What is being asked:
Find the lines in these entries that include the word "success" and state how many there are, with no other words.
Top of Records for processing
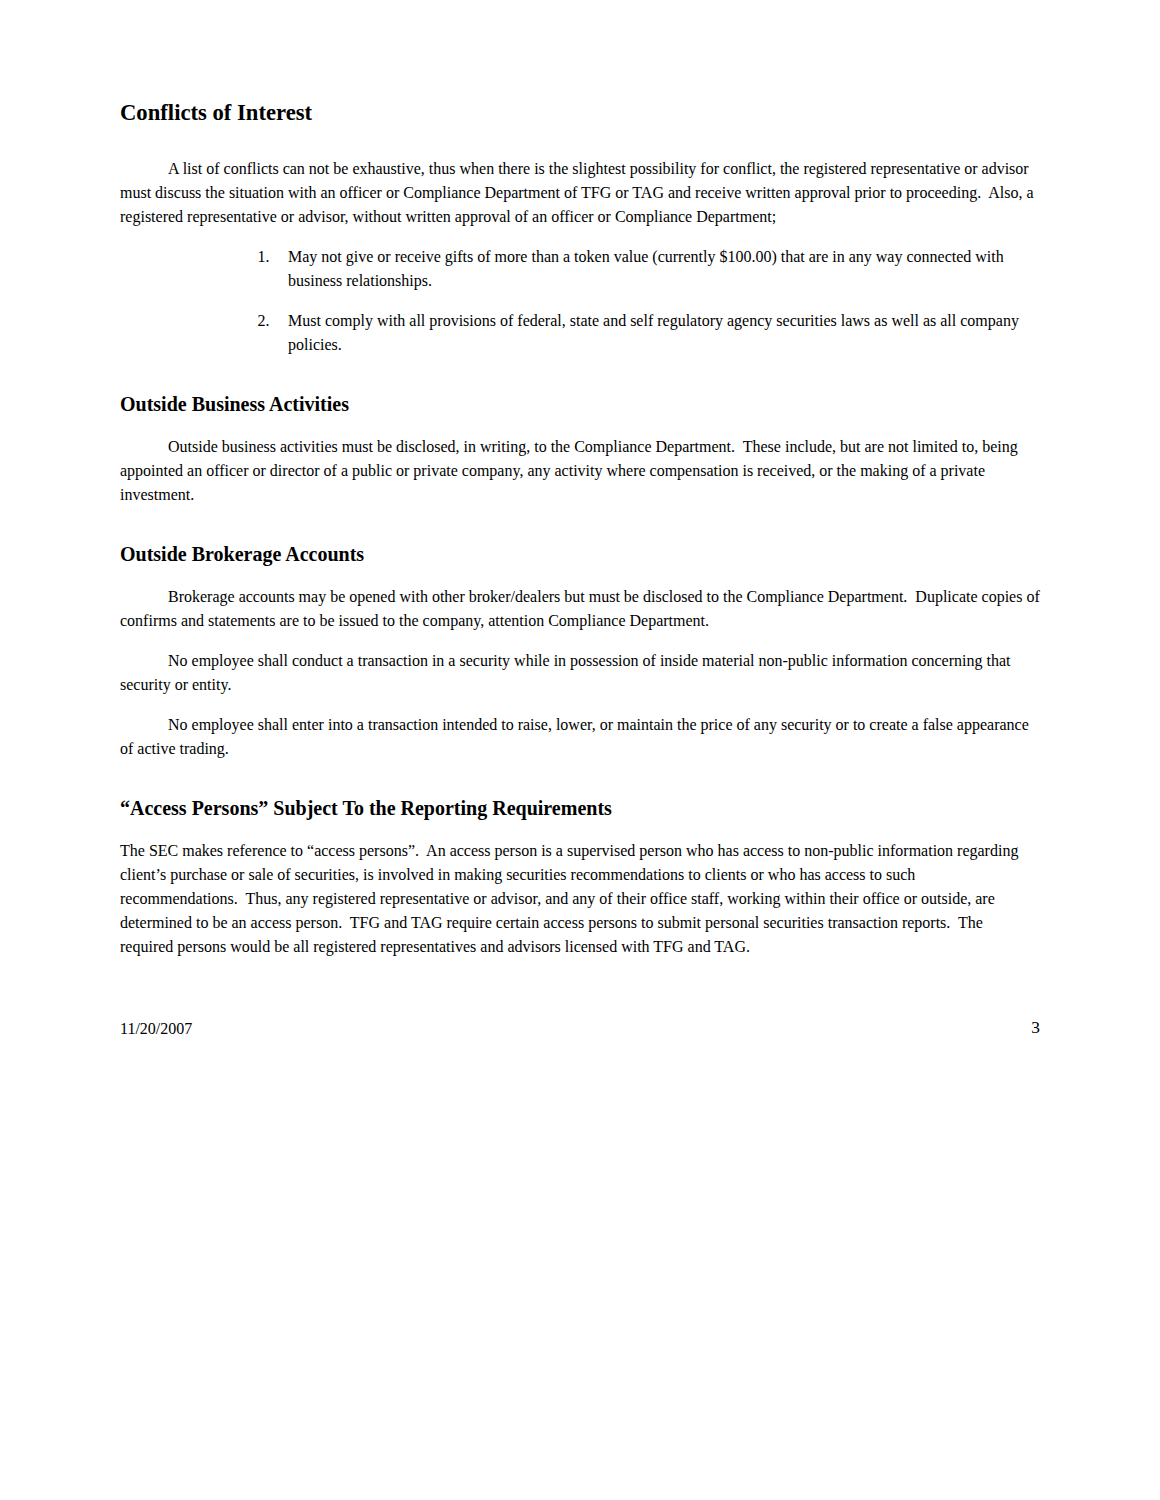Conflicts of Interest
A list of conflicts can not be exhaustive, thus when there is the slightest possibility for conflict, the registered representative or advisor must discuss the situation with an officer or Compliance Department of TFG or TAG and receive written approval prior to proceeding. Also, a registered representative or advisor, without written approval of an officer or Compliance Department;
May not give or receive gifts of more than a token value (currently $100.00) that are in any way connected with business relationships.
Must comply with all provisions of federal, state and self regulatory agency securities laws as well as all company policies.
Outside Business Activities
Outside business activities must be disclosed, in writing, to the Compliance Department. These include, but are not limited to, being appointed an officer or director of a public or private company, any activity where compensation is received, or the making of a private investment.
Outside Brokerage Accounts
Brokerage accounts may be opened with other broker/dealers but must be disclosed to the Compliance Department. Duplicate copies of confirms and statements are to be issued to the company, attention Compliance Department.
No employee shall conduct a transaction in a security while in possession of inside material non-public information concerning that security or entity.
No employee shall enter into a transaction intended to raise, lower, or maintain the price of any security or to create a false appearance of active trading.
“Access Persons” Subject To the Reporting Requirements
The SEC makes reference to “access persons”. An access person is a supervised person who has access to non-public information regarding client’s purchase or sale of securities, is involved in making securities recommendations to clients or who has access to such recommendations. Thus, any registered representative or advisor, and any of their office staff, working within their office or outside, are determined to be an access person. TFG and TAG require certain access persons to submit personal securities transaction reports. The required persons would be all registered representatives and advisors licensed with TFG and TAG.
11/20/2007 3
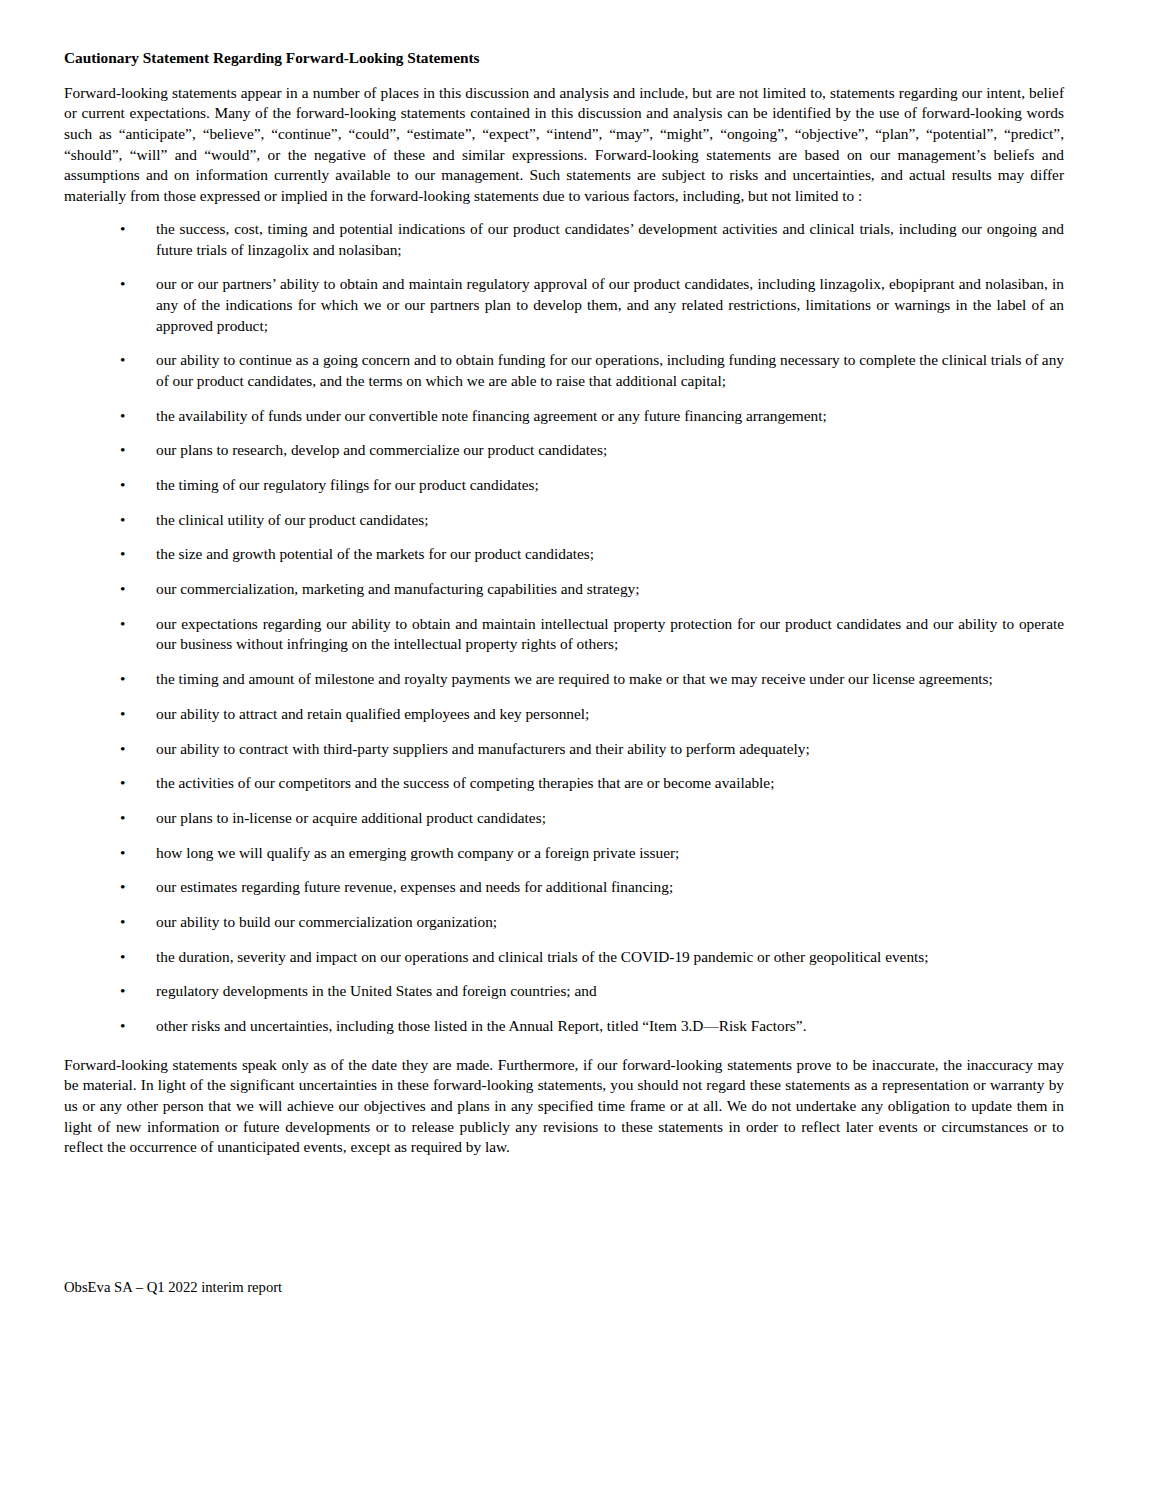Cautionary Statement Regarding Forward-Looking Statements
Forward-looking statements appear in a number of places in this discussion and analysis and include, but are not limited to, statements regarding our intent, belief or current expectations. Many of the forward-looking statements contained in this discussion and analysis can be identified by the use of forward-looking words such as “anticipate”, “believe”, “continue”, “could”, “estimate”, “expect”, “intend”, “may”, “might”, “ongoing”, “objective”, “plan”, “potential”, “predict”, “should”, “will” and “would”, or the negative of these and similar expressions. Forward-looking statements are based on our management’s beliefs and assumptions and on information currently available to our management. Such statements are subject to risks and uncertainties, and actual results may differ materially from those expressed or implied in the forward-looking statements due to various factors, including, but not limited to :
the success, cost, timing and potential indications of our product candidates’ development activities and clinical trials, including our ongoing and future trials of linzagolix and nolasiban;
our or our partners’ ability to obtain and maintain regulatory approval of our product candidates, including linzagolix, ebopiprant and nolasiban, in any of the indications for which we or our partners plan to develop them, and any related restrictions, limitations or warnings in the label of an approved product;
our ability to continue as a going concern and to obtain funding for our operations, including funding necessary to complete the clinical trials of any of our product candidates, and the terms on which we are able to raise that additional capital;
the availability of funds under our convertible note financing agreement or any future financing arrangement;
our plans to research, develop and commercialize our product candidates;
the timing of our regulatory filings for our product candidates;
the clinical utility of our product candidates;
the size and growth potential of the markets for our product candidates;
our commercialization, marketing and manufacturing capabilities and strategy;
our expectations regarding our ability to obtain and maintain intellectual property protection for our product candidates and our ability to operate our business without infringing on the intellectual property rights of others;
the timing and amount of milestone and royalty payments we are required to make or that we may receive under our license agreements;
our ability to attract and retain qualified employees and key personnel;
our ability to contract with third-party suppliers and manufacturers and their ability to perform adequately;
the activities of our competitors and the success of competing therapies that are or become available;
our plans to in-license or acquire additional product candidates;
how long we will qualify as an emerging growth company or a foreign private issuer;
our estimates regarding future revenue, expenses and needs for additional financing;
our ability to build our commercialization organization;
the duration, severity and impact on our operations and clinical trials of the COVID-19 pandemic or other geopolitical events;
regulatory developments in the United States and foreign countries; and
other risks and uncertainties, including those listed in the Annual Report, titled “Item 3.D—Risk Factors”.
Forward-looking statements speak only as of the date they are made. Furthermore, if our forward-looking statements prove to be inaccurate, the inaccuracy may be material. In light of the significant uncertainties in these forward-looking statements, you should not regard these statements as a representation or warranty by us or any other person that we will achieve our objectives and plans in any specified time frame or at all. We do not undertake any obligation to update them in light of new information or future developments or to release publicly any revisions to these statements in order to reflect later events or circumstances or to reflect the occurrence of unanticipated events, except as required by law.
ObsEva SA – Q1 2022 interim report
Bottom of Records for processing
Task answer:
2